(Source document Opens)

I wasn’t a great student in the classroom, but outside it, I was learning some valuable lessons. It’s tough to be patient, but back then I had little choice. Still, something inside me told me that I’d get there. I just had to dig deep and keep pedaling hard.
CHAPTER THREE
No Pain, No Gain
Riding bikes with my dad to get to the club made me feel special—few of the other guys I knew shared that kind of experience with their dads. Still, it wasn’t like we rode side by side and spent the time bonding, with him giving me tips about the best way to go up hills. He rode ahead of me, expecting me to keep up as best I could. To be honest, though, I didn’t mind that. I knew the route, and the sight of his body crouched over the handlebars gave me a goal to shoot for.
Of course this activity also had to come with a lesson. One weekend morning, I got a flat while my dad was well out in front of me. I still had about a half-mile to Casa Cuba. By then, my dad was quickly disappearing as the road wound down toward the beach. I couldn’t yell for him to come help me. I hefted the top tube of the bike’s frame over my shoulder and walked the rest of the way.
Later, after lunch, we were going to ride over to my grandparents’ house for the rest of the afternoon and for dinner. When we got to the bikes, my dad looked the situation over. He reached into a small pack he carried underneath his seat and pulled out a new tube and a couple of plastic tire levers.
“Here you are,” he said, setting the stuff down on my bike seat. “I’ll see you when you get there.”
“Wait. I haven’t done this before,”
I said, whining more than I intended. “Aren’t you going to do this or help me?”
“You’ve seen me do it before. I need to get there. Your grandmother has something she needs me to do. Don’t be late for dinner.”
With that, he mounted his bike and rode away, leaving me to figure it out on my own and expecting that I would still make it to my grandparents’ house.

(Source document Closes)

_Exercise objective_
Continue the chapter about the flat tire and the father who rides away, starting after its final sentence.

(Recorded data Opens)

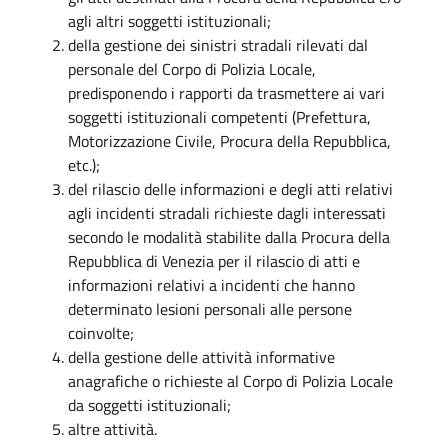
agli altri soggetti istituzionali;
della gestione dei sinistri stradali rilevati dal
personale del Corpo di Polizia Locale,
predisponendo i rapporti da trasmettere ai vari
soggetti istituzionali competenti (Prefettura,
Motorizzazione Civile, Procura della Repubblica,
etc.);
del rilascio delle informazioni e degli atti relativi
agli incidenti stradali richieste dagli interessati
secondo le modalità stabilite dalla Procura della
Repubblica di Venezia per il rilascio di atti e
informazioni relativi a incidenti che hanno
determinato lesioni personali alle persone
coinvolte;
della gestione delle attività informative
anagrafiche o richieste al Corpo di Polizia Locale
da soggetti istituzionali;
altre attività.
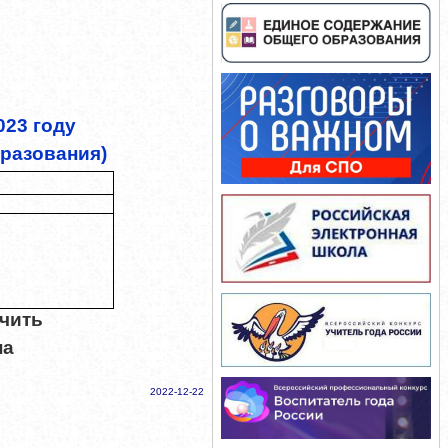
023 году
разования)
чить
на
2022-12-22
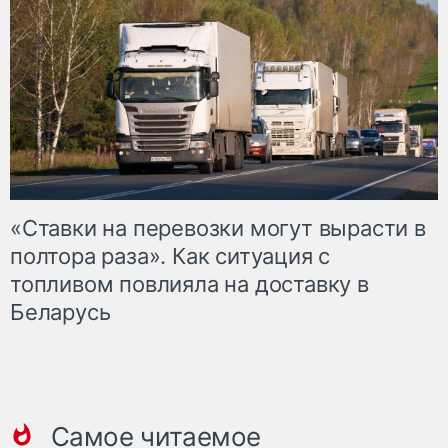
«Ставки на перевозки могут вырасти в
полтора раза». Как ситуация с
топливом повлияла на доставку в
Беларусь
Самое читаемое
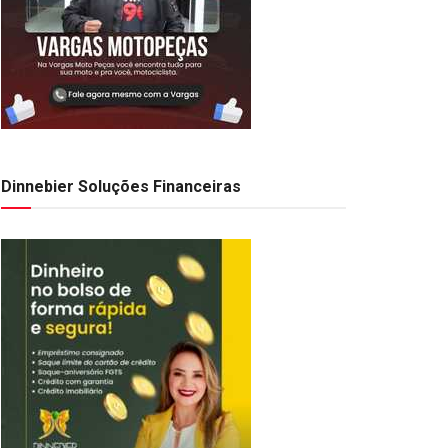
Dinnebier Soluções Financeiras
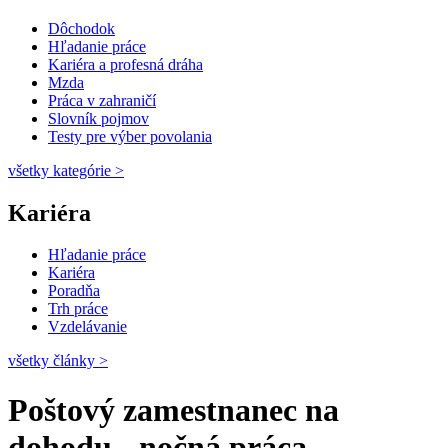
Dôchodok
Hľadanie práce
Kariéra a profesná dráha
Mzda
Práca v zahraničí
Slovník pojmov
Testy pre výber povolania
všetky kategórie
>
Kariéra
Hľadanie práce
Kariéra
Poradňa
Trh práce
Vzdelávanie
všetky články
>
Poštový zamestnanec na
dohodu - nočná práca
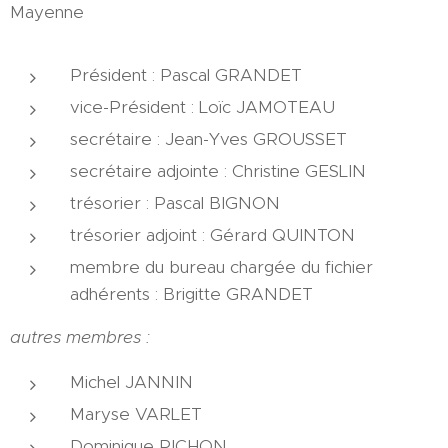
Mayenne
Président : Pascal GRANDET
vice-Président : Loïc JAMOTEAU
secrétaire : Jean-Yves GROUSSET
secrétaire adjointe : Christine GESLIN
trésorier : Pascal BIGNON
trésorier adjoint : Gérard QUINTON
membre du bureau chargée du fichier
adhérents : Brigitte GRANDET
autres membres :
Michel JANNIN
Maryse VARLET
Dominique PICHON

(Recorded data Closes)

_Response box_
I would have forgotten the incident except that recently I was getting ready to go for a ride with my son, Jorge. The racing bikes we use have very narrow, very low-profile tires, even skinnier than the ones my dad and I rode on. I was filling them up for both of us. More than 100 pounds of pressure is a lot, and I wasn’t prepared for what happened when one of them let go. It sounded like a gunshot. Jorge and Laura came running into the garage to see what had happened, and their worried looks made me laugh. I couldn’t help it. I pointed to the tire and then said, “I guess I don’t know my own strength.” Laura rolled her eyes and shook her head, then smiled before walking back into the house.
Jorge stuck around, and I showed him how to remove the tire so that we could either replace or repair the tube. I admit that I’m not the most patient person in the world. Waiting in lines, being stuck in traffic—all the little irritants of life get to me. But in working with Jorge, whether it’s with his baseball or teaching him to fix a flat on his bike, I try really hard to be calm, especially when I see in him some of that same impatience I’ve always struggled with. For this reason, it was interesting to sit there in the garage with him and show him how to fix the tire. I was trying to give him the clearest set of instructions I could about how to remove the tire from the rim, but I could see him getting frustrated with me. Finally, tutorial incomplete, I said, “Here, just try it.” I told him that he had to learn to do this himself, especially if it happened out on the road when I wasn’t around.